Do this by testing your blood sugars 9 to 15 times a day, (OK, try shooting for 8 times a day)  and write them down in a log book. OK, I'm terrible at that, how about looking into a phone app for logging blood sugars - Heck, you're on your phone all the time anyway so why not? 
 Keep in mind that testing 8 times a day only turns out to be 40 seconds a day, 9 times a day is 45 seconds a day and 15 times a day is only 75 seconds. 
I KNOW you have an extra 40 to 75 seconds a day between texting, wii, texting,school, texting, work, texting, Starbucks, and texting.
Back in the Diabetes Darkages, when I started testing my bloodsugars, my parents wanted me to lug THIS around in my knapsack-

And this is the box it came it!
And it took 2 minutes to tell me what my blood sugar was.
Back in the day, there was no such thing as counting carbs and ALL the "good" foods were off limits.
So take advantage of the fact that carb counting is key and nothing is off limits and bolus correctly (give your best shot and if you're wrong, that's what a correction bolus is for) for carbs.
And then test your glucose later to see if you reached Blood Sugar Nirvana.
Carry food with you- ALWAYS. It’s your responsibility- no one else’s.
Also: I know for fact that Glucose Tabs and fruit rollups can be discreetly carried- even in the tightest of jeans.
Take a moment and dust off your empathy tool (which tends to get rusty during the teen years,) and put yourself in your parents shoes every now and then.
I don’t know if you're aware of this, but when you were diagnosed, not only was your world turned upside down, but so was your parents.
And if you were diagnosed as a child- they’ve spent years working 24X7 to make sure you're healthy - Living with diabetes is hard for them, too. 
And I totally get and can relate to wanting more Diabetes freedom- And freedom in general, so show them that you have a handle on you deserve it!
Here's the thing: Parents will always be PARENTS- there's no changing that. They will worry about you even when you're well over 30 and working a real job and living on your own- And you will miss them terribly when they are no longer here to worry about you.
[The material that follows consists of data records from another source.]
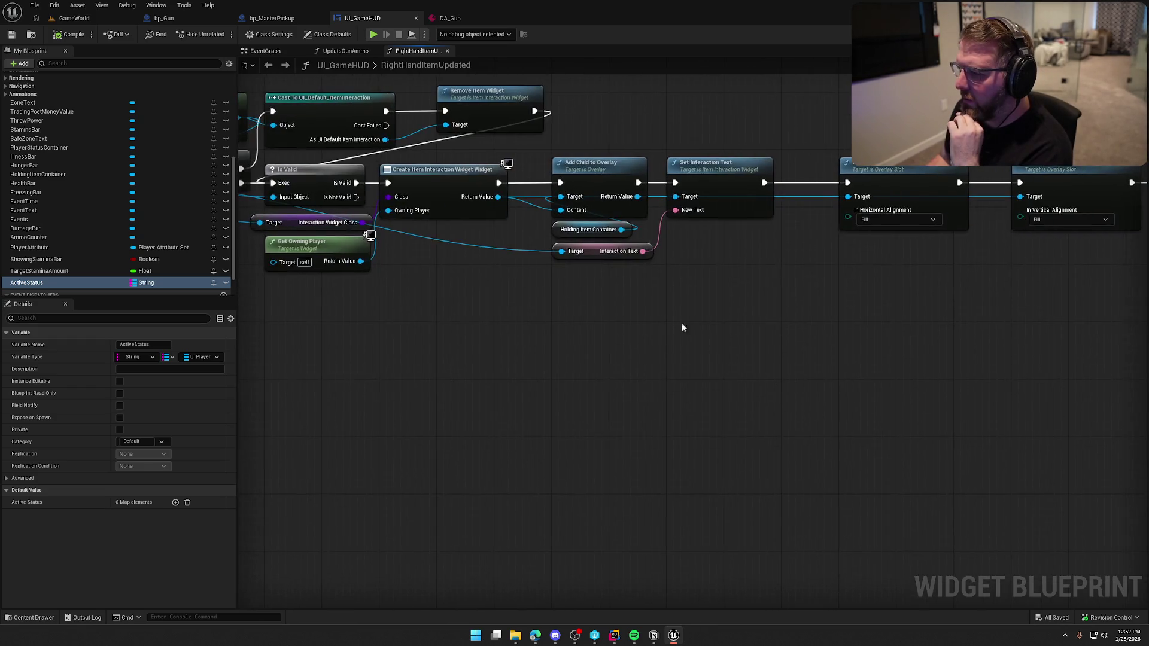
mouse_move(497, 196)
left_mouse_down()
mouse_move(664, 316)
mouse_move(770, 372)
mouse_move(678, 322)
left_mouse_up()
left_click_drag(490, 397, 792, 428)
Trust me, I know what I'm talking about.
One more thing, THANK your parents every now and then for all they’ve done (and vice versa parents,) because someday,when you're healthy, living on your own and living the life you want, you’ll realize everything they’ve done was because they LOVE you.
Kelly Kunik


tina said...

click, open in safari, select all, copy, paste, send.
The steps I took after reading so I could share with daughter.

Laddie said...

Wonderful post, Kelly. It should be on every D-teen's reading list. And on their parents' list and oh well, on every PWD's reading list.

k2 said...

Tina -
Send your daughter to the link to the blog - I'd love to hear what she has to say!!!

Laddie - Thanks Lady Laddie!

Sarah Spiller said...

Thanks for posting this. I was feeling a little down about realizing that I'm not normal, but this reminded me that diabetes isn't all terrible.